Data sources

Below are the data sources currently used in our services. A data source can be the original location where data is generated or where information is first digitized. It is a source of information as long as a process accesses and uses it. A data source is a facility that can provide users with information through a known protocol or format. The data source can be closed, open, structured, unstructured, curated, or uncurated. It can be a database, a flat file, live measurements from devices, or streaming data services, for example.

The bibliometric database

The bibliometric database at KTH, Bibmet, contains publication and citation data from Web of Science, the publication database DiVA , KTH publications from Scopus and Unpaywall. In Bibmet, data are processed and combined, normalized citation indicators are calculated, including and excluding self citations, and addresses are reviewed and unified. The processing makes high quality, advanced bibliometric analyses possible. There is also a classification created from clustering of publications based on citation links.

Bibmet is used internally by the bibliometric group at the library, and is the database that forms the basis of the bibliometric analyzes that can be obtained in the Annual Bibliometric Monitoring (ABM) system.

DiVA

DiVA is KTH's publication database. It contains publications produced by the university's researchers and students. Some metadata from DiVA is also relevant to Bibmet and is therefore exported there. KTH's metadata from DiVA is also delivered to the national publication database Swepub.

Web of Science

The Web of Science data source is a publisher-independent reference database with publication and citation data for secure detection, access, and evaluation. It contains bibliometric citations of multidisciplinary areas covering various journals in medicine, science, and social sciences, including humanities. The database is used to make more informed decisions at KTH and at other institutions.

Scopus

Scopus is a large database covering natural science, medicine, technology, social sciences, and humanities. The content in Scopus and Web of Science overlaps to a large extent but not completely. A bibliometric analysis will therefore not give exactly the same results in both databases.

HR data

The data source from HR contains data about the employees at KTH. This includes information about organizational affiliation, title, and length of employment.

UG

KTH's user database UG contains information about researchers and other users at KTH. Some of this information is available through KTH's Web APIs, but through UG it is also possible to do batch lookups when there are specific needs for information that cannot be obtained through KTH's Web APIs.

KTH's Web APIs

From KTH Profiles API, public data about people at KTH can be extracted. From the KTH Directory API, information about which researchers belong to a particular organizational unit can be obtained.

R packages that enable access to data sources

A number of R packages have been developed that enable access to data from various sources. These include packages for retrieving data from KTH's internal Web APIs, from DiVA publications, from external closed data sources such as Scopus and Web of Science, and from external open sources such as OpenAlex, CORDIS, SweCRIS, and more.
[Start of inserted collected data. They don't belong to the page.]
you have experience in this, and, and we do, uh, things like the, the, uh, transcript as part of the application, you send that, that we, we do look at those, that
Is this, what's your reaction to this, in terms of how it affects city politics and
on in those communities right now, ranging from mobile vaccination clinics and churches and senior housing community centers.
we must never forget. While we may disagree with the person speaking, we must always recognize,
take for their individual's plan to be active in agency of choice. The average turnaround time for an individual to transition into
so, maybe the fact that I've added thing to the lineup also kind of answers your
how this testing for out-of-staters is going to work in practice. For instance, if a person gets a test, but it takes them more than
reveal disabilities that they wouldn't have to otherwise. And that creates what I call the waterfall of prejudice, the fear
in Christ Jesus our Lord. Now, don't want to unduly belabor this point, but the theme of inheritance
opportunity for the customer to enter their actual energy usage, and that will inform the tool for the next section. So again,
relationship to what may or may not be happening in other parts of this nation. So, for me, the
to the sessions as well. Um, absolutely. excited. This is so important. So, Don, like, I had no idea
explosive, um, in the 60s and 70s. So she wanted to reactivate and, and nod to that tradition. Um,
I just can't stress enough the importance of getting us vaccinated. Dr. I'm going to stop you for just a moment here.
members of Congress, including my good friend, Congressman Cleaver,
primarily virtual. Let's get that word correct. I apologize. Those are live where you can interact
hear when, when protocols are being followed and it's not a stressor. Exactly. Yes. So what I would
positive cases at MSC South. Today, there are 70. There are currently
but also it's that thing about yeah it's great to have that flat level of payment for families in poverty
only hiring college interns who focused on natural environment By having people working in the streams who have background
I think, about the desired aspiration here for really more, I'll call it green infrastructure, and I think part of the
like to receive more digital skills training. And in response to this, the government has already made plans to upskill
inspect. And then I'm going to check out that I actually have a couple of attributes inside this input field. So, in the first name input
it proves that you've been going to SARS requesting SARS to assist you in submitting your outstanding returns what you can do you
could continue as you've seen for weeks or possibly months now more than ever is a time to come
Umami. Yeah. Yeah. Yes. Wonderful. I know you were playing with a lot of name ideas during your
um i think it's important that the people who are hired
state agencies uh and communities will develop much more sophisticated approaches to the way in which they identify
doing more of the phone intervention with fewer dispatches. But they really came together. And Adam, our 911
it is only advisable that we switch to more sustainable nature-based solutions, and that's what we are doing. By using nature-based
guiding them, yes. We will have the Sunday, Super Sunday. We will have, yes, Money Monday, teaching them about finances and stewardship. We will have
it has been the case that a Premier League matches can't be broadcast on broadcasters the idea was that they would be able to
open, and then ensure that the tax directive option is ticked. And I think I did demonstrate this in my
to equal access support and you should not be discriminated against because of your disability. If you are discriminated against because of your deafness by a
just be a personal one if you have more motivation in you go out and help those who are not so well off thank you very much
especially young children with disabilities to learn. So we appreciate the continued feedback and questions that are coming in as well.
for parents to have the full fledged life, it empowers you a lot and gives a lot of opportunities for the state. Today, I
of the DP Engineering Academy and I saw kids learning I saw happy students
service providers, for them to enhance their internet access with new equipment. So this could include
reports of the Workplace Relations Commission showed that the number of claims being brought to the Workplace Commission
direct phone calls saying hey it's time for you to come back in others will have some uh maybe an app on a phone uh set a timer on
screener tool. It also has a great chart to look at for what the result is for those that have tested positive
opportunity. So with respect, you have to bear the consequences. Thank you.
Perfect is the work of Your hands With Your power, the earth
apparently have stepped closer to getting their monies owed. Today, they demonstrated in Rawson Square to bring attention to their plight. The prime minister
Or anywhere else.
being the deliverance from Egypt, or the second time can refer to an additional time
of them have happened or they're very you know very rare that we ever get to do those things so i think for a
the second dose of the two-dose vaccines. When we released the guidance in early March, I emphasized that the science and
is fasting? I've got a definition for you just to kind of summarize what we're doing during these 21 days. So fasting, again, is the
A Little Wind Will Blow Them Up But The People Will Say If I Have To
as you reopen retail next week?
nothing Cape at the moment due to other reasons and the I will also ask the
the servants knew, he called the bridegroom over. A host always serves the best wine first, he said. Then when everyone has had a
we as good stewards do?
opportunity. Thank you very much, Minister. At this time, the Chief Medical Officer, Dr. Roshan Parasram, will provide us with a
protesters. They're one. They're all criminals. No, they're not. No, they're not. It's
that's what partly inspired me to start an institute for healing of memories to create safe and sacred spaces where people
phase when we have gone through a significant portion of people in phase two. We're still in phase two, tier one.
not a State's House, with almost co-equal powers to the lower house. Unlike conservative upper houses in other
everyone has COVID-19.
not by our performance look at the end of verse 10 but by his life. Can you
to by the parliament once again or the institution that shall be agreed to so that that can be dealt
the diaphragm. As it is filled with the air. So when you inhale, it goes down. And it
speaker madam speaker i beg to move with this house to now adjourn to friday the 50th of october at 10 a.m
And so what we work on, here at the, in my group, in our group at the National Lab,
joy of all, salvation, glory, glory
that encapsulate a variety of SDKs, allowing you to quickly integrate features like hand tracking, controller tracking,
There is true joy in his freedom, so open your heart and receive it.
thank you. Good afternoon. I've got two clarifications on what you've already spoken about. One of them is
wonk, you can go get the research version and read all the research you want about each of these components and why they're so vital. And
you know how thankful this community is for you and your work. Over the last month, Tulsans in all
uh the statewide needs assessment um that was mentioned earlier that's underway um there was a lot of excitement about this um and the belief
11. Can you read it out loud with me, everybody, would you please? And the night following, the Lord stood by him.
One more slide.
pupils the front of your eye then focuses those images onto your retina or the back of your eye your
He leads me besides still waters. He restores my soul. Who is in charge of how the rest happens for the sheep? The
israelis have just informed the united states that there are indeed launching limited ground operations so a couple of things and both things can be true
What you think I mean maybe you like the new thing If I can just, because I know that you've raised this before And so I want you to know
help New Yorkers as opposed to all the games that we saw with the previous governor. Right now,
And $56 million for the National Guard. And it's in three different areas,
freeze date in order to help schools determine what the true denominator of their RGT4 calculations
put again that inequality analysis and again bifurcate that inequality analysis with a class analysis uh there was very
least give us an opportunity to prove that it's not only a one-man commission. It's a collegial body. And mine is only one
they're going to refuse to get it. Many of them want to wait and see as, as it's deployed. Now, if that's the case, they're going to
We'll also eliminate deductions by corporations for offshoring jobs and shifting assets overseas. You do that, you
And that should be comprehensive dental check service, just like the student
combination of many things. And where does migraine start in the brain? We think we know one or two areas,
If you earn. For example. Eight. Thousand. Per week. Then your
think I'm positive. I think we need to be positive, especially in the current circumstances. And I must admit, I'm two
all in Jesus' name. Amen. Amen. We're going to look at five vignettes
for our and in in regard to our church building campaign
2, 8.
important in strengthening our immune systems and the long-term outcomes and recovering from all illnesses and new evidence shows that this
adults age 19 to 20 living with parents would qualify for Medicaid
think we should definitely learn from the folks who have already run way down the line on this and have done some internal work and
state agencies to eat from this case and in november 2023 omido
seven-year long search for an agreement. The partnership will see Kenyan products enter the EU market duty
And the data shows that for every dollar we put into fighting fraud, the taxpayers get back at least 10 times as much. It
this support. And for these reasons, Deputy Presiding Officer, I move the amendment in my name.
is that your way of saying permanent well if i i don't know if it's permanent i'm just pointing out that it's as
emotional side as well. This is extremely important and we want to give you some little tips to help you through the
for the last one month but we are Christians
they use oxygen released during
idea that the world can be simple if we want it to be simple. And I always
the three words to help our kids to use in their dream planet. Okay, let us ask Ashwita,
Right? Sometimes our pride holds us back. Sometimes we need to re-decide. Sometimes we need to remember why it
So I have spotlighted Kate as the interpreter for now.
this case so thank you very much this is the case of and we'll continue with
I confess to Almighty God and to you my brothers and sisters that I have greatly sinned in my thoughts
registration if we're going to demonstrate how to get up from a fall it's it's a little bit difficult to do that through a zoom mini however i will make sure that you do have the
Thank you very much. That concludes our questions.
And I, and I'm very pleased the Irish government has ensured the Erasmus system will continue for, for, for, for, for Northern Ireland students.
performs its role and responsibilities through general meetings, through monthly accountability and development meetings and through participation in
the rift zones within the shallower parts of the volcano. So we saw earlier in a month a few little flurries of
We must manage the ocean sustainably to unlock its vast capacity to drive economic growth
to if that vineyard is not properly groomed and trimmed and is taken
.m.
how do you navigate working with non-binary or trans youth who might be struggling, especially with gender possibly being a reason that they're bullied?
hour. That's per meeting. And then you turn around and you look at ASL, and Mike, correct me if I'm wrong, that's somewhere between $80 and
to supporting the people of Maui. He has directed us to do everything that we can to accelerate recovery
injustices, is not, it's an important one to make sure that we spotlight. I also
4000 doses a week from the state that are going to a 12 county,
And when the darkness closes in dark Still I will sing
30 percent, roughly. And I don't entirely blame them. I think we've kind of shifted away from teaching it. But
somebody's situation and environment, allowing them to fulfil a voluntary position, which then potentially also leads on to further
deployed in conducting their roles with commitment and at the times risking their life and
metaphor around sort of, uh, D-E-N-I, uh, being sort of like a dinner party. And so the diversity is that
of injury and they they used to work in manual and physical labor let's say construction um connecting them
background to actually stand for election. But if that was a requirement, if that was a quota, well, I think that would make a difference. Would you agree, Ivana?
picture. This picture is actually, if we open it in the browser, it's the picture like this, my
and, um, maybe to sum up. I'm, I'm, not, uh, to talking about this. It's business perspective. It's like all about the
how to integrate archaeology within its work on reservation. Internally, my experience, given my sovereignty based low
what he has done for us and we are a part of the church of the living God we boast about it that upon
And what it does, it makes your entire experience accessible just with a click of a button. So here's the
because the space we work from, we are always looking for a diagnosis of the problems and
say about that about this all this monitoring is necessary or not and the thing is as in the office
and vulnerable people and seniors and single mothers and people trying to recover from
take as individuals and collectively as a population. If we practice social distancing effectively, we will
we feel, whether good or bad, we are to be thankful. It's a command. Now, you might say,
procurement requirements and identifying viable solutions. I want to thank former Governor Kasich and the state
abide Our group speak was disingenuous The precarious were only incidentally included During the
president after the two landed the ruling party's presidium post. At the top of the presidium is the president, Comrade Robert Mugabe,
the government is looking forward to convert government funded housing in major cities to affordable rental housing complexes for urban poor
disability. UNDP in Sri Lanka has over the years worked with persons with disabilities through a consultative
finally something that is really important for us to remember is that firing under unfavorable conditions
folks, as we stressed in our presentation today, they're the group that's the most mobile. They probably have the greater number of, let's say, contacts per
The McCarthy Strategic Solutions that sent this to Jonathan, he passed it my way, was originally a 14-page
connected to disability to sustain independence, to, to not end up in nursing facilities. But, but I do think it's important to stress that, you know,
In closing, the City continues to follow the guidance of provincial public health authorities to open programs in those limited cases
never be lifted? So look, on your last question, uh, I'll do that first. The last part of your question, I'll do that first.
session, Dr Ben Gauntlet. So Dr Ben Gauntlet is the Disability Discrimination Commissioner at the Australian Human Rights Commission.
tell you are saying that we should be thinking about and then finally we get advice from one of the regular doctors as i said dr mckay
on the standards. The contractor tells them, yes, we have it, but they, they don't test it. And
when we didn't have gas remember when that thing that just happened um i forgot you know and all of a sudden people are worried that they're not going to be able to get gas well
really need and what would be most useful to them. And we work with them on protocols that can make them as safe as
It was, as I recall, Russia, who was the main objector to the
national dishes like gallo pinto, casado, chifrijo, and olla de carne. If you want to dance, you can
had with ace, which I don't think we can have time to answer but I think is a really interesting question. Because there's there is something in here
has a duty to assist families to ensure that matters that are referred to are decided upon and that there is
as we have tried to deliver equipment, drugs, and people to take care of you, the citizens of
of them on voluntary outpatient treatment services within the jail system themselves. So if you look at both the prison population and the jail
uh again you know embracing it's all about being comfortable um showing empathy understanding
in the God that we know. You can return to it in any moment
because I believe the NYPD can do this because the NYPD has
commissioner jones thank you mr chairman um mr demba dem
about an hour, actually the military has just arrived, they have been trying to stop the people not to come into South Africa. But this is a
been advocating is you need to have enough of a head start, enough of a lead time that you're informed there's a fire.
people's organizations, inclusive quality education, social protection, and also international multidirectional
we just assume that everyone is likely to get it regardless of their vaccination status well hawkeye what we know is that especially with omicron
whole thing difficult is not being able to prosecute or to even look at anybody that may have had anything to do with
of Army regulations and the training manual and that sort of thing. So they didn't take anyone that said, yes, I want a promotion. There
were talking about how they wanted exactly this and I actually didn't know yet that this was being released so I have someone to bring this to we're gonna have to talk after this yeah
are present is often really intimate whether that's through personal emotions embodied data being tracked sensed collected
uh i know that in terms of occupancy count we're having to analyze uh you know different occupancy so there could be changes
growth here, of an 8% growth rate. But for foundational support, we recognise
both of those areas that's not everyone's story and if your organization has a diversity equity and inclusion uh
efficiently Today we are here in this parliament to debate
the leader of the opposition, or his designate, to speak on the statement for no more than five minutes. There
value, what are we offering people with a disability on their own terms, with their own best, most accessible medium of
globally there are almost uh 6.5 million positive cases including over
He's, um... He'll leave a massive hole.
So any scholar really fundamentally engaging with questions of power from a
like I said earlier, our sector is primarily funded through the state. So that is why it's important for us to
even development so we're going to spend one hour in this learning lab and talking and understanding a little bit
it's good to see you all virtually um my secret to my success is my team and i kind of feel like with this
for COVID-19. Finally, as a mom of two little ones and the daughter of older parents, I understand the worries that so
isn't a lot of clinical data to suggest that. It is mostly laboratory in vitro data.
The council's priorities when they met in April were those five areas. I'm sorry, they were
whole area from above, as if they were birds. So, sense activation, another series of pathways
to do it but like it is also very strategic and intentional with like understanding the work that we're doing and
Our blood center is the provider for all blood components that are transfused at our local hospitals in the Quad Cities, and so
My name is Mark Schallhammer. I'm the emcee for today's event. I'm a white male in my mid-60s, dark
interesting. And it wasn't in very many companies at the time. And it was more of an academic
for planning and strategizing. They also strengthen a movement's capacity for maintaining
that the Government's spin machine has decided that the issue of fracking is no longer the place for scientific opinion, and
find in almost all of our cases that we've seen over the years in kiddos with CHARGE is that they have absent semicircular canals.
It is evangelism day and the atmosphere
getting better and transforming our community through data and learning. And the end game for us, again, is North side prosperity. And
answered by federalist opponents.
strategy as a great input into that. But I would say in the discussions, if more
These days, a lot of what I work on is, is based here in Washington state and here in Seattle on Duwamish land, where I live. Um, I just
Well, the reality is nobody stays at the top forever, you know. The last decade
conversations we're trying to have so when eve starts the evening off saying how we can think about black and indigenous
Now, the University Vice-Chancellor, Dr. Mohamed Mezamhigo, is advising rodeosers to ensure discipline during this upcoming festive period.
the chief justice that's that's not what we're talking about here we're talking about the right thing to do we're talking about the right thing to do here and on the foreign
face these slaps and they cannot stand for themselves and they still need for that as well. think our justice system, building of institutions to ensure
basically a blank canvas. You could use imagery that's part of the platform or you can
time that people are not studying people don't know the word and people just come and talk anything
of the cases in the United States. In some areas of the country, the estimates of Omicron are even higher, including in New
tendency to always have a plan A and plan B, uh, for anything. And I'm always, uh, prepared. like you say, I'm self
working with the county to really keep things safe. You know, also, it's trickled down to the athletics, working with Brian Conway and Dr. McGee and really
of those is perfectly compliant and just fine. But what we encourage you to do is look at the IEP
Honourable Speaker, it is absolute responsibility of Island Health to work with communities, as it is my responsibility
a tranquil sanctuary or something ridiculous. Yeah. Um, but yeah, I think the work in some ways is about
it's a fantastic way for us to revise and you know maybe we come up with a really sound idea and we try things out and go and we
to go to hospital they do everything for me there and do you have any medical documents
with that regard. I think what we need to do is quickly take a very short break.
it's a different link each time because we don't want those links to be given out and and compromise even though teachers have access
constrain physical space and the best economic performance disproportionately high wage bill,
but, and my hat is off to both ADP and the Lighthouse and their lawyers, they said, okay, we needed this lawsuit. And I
Learn more about R packages

Data flow (Data Pipeline)

Both internal and external data are combined in several of the services. Relevant data is collected from various sources in an intermediate layer, so-called object storage, where "buckets" are used to group datasets that belong together. Access is enabled from this layer via the S3 protocol. An open-source component called Minio is used for this storage. Data is stored in formats that can be used in many contexts and provide minimal lock-in to specific products when used (for example, in formats such as CSV, Parquet, and more).

Based on this collected data, processing is then carried out for various purposes, in accordance with the needs and requirements of different services and applications. In the processing stage, either more traditional database technologies or various tools from the "data science" toolbox, such as R, Python, and more, are used. Another example of an open-source component used in the processing stage is the in-memory OLAP database "duckdb," which supports newer formats such as Parquet and Arrow and can also quickly query data that exists in other databases (like SQLite and Postgres).

In the presentation stage, interactive web applications or interactive reports are often used.